# Given exercise:
Reproduce the listing below line for line, keeping every character unchanged.

# Task material:
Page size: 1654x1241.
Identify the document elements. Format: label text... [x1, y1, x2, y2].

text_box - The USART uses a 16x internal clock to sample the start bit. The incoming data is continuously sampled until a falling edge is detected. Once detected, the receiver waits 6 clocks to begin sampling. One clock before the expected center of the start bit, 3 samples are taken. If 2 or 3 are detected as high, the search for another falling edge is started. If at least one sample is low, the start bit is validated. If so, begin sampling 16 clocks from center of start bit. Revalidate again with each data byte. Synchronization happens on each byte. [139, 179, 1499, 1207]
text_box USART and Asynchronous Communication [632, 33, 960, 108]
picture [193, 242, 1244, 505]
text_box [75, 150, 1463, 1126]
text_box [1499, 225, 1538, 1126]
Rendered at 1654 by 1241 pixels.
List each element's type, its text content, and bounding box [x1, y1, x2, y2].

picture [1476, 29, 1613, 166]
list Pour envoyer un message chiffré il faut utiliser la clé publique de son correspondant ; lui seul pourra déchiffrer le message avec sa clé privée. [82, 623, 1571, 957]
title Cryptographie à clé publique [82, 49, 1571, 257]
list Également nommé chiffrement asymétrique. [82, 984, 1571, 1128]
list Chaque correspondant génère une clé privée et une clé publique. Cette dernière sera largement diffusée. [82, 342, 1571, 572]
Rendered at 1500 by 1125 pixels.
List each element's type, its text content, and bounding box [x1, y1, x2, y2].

# Completed task:
Page size: 1654x1241.
Identify the document elements. Format: label text... [x1, y1, x2, y2].

text_box - The USART uses a 16x internal clock to sample the start bit. The incoming data is continuously sampled until a falling edge is detected. Once detected, the receiver waits 6 clocks to begin sampling. One clock before the expected center of the start bit, 3 samples are taken. If 2 or 3 are detected as high, the search for another falling edge is started. If at least one sample is low, the start bit is validated. If so, begin sampling 16 clocks from center of start bit. Revalidate again with each data byte. Synchronization happens on each byte. [139, 179, 1499, 1207]
text_box USART and Asynchronous Communication [632, 33, 960, 108]
picture [193, 242, 1244, 505]
text_box [75, 150, 1463, 1126]
text_box [1499, 225, 1538, 1126]
Rendered at 1654 by 1241 pixels.
List each element's type, its text content, and bounding box [x1, y1, x2, y2].

picture [1476, 29, 1613, 166]
list Pour envoyer un message chiffré il faut utiliser la clé publique de son correspondant ; lui seul pourra déchiffrer le message avec sa clé privée. [82, 623, 1571, 957]
title Cryptographie à clé publique [82, 49, 1571, 257]
list Également nommé chiffrement asymétrique. [82, 984, 1571, 1128]
list Chaque correspondant génère une clé privée et une clé publique. Cette dernière sera largement diffusée. [82, 342, 1571, 572]
Rendered at 1500 by 1125 pixels.
List each element's type, its text content, and bounding box [x1, y1, x2, y2].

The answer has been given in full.